Friday, March 05, 2004

I despair

Seen in the window of a branch of Boots as I was out dodging charity canvassers this lunchtime: pick up points now and start saving for next Christmas.

It's bloody March.

I am fifty quid man

For the first time, I am worried I may have become part of a demographic.

This article in the Guardian the other day - about 'fifty quid man' - chilled me. It sounded like me. I'm a little too young to be called middle age yet, but lord knows, I regularly come out of shops having spent £50 on CDs. I bought myself one of those iPods a bit back. I listen to 6Music sometimes. I go to more gigs than I used to. And I've started buying old music from Amazon. Recent internet splurges have seen developing a probably unhealthy interest in obscure collections by The Fall, and picking up stuff like the Deep Soul Treasures compilation series, Isaac Hayes' soundtrack to Shaft and at last the three CD Lee 'Scratch' Perry set Arkology. I'm seriously tempted by a Lonnie Donegan collection now. Lord help me, I even bought my first copy of Mojo magazine last week. It had an interesting-looking soul CD stuck to it. Oh, and I loved Lost in Translation as well. I thought about buying the soundtrack.

I would have to seek therapy, if I believed in it.

Tuesday, March 02, 2004

It's just down there

Not a week goes by when I am not stopped and asked for directions - often several times a week.
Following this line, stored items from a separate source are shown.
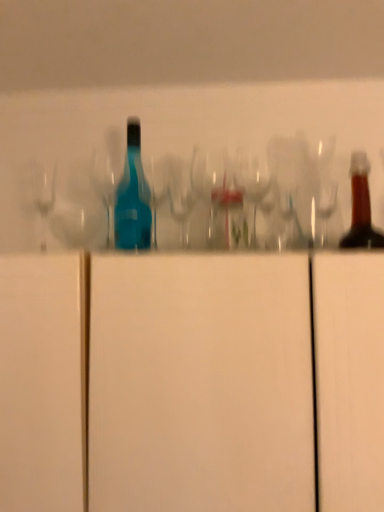
Image resolution: width=384 pixels, height=512 pixels. What do you see at coordinates (252, 180) in the screenshot? I see `clear glass wine glass at center` at bounding box center [252, 180].

Image resolution: width=384 pixels, height=512 pixels. What do you see at coordinates (200, 384) in the screenshot?
I see `white matte cabinet at center` at bounding box center [200, 384].

Where is `transparent glass shot glass at center`? This screenshot has width=384, height=512. transparent glass shot glass at center is located at coordinates (77, 209).

From the image's perspective, which is above, clear glass wine glass at center or white matte cabinet at center?

From the image's view, clear glass wine glass at center is above.

Can you tell me how much clear glass wine glass at center and white matte cabinet at center differ in facing direction?

The facing directions of clear glass wine glass at center and white matte cabinet at center are 0.000618 degrees apart.

Is clear glass wine glass at center surrounding white matte cabinet at center?

No, white matte cabinet at center is not a part of clear glass wine glass at center.

Is clear glass wine glass at center aimed at white matte cabinet at center?

No, clear glass wine glass at center does not turn towards white matte cabinet at center.

Where is `cabinetry in front of the transparent glass shot glass at center`? The width and height of the screenshot is (384, 512). cabinetry in front of the transparent glass shot glass at center is located at coordinates (200, 384).

Considering the sizes of white matte cabinet at center and transparent glass shot glass at center in the image, is white matte cabinet at center taller or shorter than transparent glass shot glass at center?

Considering their sizes, white matte cabinet at center has more height than transparent glass shot glass at center.

From a real-world perspective, relative to transparent glass shot glass at center, is white matte cabinet at center vertically above or below?

From a real-world perspective, white matte cabinet at center is physically below transparent glass shot glass at center.

Could you tell me if white matte cabinet at center is facing transparent glass shot glass at center?

No, white matte cabinet at center is not oriented towards transparent glass shot glass at center.

Locate an element on the screen. The width and height of the screenshot is (384, 512). shot glass above the white matte cabinet at center (from the image's perspective) is located at coordinates (77, 209).

From a real-world perspective, which is physically below, transparent glass shot glass at center or white matte cabinet at center?

In real-world perspective, white matte cabinet at center is lower.

Considering the sizes of objects transparent glass shot glass at center and white matte cabinet at center in the image provided, who is wider, transparent glass shot glass at center or white matte cabinet at center?

With larger width is white matte cabinet at center.

Based on the photo, from the image's perspective, is transparent glass shot glass at center above or below white matte cabinet at center?

Clearly, from the image's perspective, transparent glass shot glass at center is above white matte cabinet at center.

Is transparent glass shot glass at center positioned behind clear glass wine glass at center?

Yes, it is behind clear glass wine glass at center.

Which object is positioned more to the left, transparent glass shot glass at center or clear glass wine glass at center?

transparent glass shot glass at center is more to the left.

From a real-world perspective, who is located higher, transparent glass shot glass at center or clear glass wine glass at center?

transparent glass shot glass at center, from a real-world perspective.

Is transparent glass shot glass at center oriented away from clear glass wine glass at center?

No, clear glass wine glass at center is not at the back of transparent glass shot glass at center.

From a real-world perspective, is white matte cabinet at center positioned above or below clear glass wine glass at center?

Clearly, from a real-world perspective, white matte cabinet at center is below clear glass wine glass at center.

Which is closer to the camera, (383, 328) or (265, 176)?

Positioned in front is point (383, 328).

Which object is positioned more to the left, white matte cabinet at center or clear glass wine glass at center?

Positioned to the left is white matte cabinet at center.

How distant is clear glass wine glass at center from transparent glass shot glass at center?

clear glass wine glass at center is 16.23 inches from transparent glass shot glass at center.

Considering the sizes of clear glass wine glass at center and transparent glass shot glass at center in the image, is clear glass wine glass at center wider or thinner than transparent glass shot glass at center?

Considering their sizes, clear glass wine glass at center looks slimmer than transparent glass shot glass at center.

Is point (244, 180) positioned after point (52, 228)?

No.

Is clear glass wine glass at center not near transparent glass shot glass at center?

clear glass wine glass at center is actually quite close to transparent glass shot glass at center.

The width and height of the screenshot is (384, 512). I want to click on cabinetry in front of the clear glass wine glass at center, so click(200, 384).

Where is `shot glass located above the white matte cabinet at center (from the image's perspective)`? shot glass located above the white matte cabinet at center (from the image's perspective) is located at coordinates (77, 209).

Which object lies further to the anchor point clear glass wine glass at center, transparent glass shot glass at center or white matte cabinet at center?

white matte cabinet at center lies further to clear glass wine glass at center than the other object.

When comparing their distances from white matte cabinet at center, does transparent glass shot glass at center or clear glass wine glass at center seem further?

transparent glass shot glass at center is positioned further to the anchor white matte cabinet at center.

Considering their positions, is white matte cabinet at center positioned further to transparent glass shot glass at center than clear glass wine glass at center?

white matte cabinet at center is further to transparent glass shot glass at center.

From the picture: Which object lies nearer to the anchor point white matte cabinet at center, clear glass wine glass at center or transparent glass shot glass at center?

Based on the image, clear glass wine glass at center appears to be nearer to white matte cabinet at center.

Based on their spatial positions, is white matte cabinet at center or transparent glass shot glass at center closer to clear glass wine glass at center?

transparent glass shot glass at center lies closer to clear glass wine glass at center than the other object.

Based on their spatial positions, is clear glass wine glass at center or white matte cabinet at center further from transparent glass shot glass at center?

Among the two, white matte cabinet at center is located further to transparent glass shot glass at center.

Find the location of `wine glass that lies between transparent glass shot glass at center and white matte cabinet at center from top to bottom`. wine glass that lies between transparent glass shot glass at center and white matte cabinet at center from top to bottom is located at coordinates (252, 180).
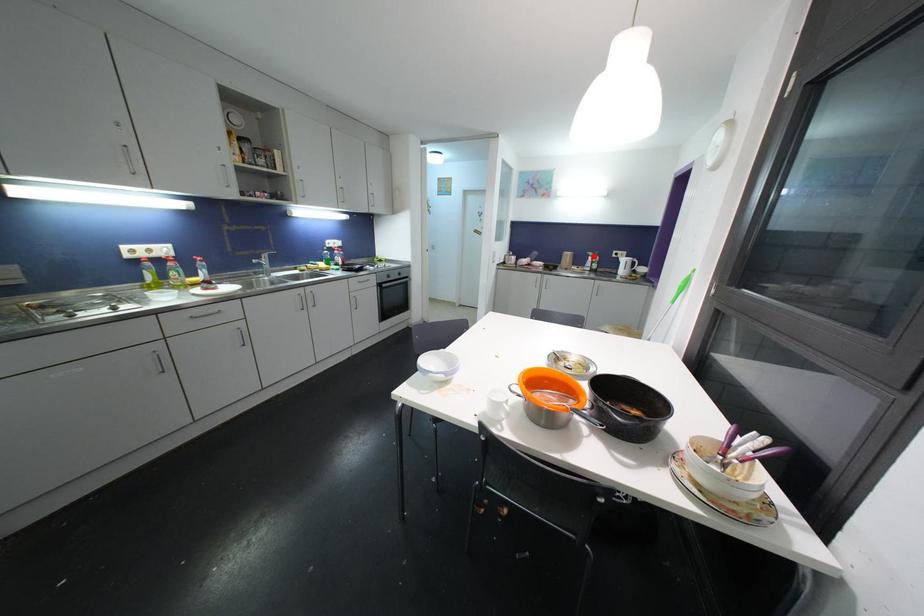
It doesn't seem to matter where I am, whether I be within sight of the glittering attractions of London's tourist economy or wandering around backstreet boozers. It happens too wherever I go in the world. Abroad, people stop and ask me for directions when I have only just arrived. I've ever been asked in a foreign language only for folk to switch to English when my incomprehension is obvious. Surely this is a giveaway?

I conclude that I look like I belong wherever I go in the world. I'm an anonymous everyman, a footsoldier of tourism, and I look like I've always been somewhere.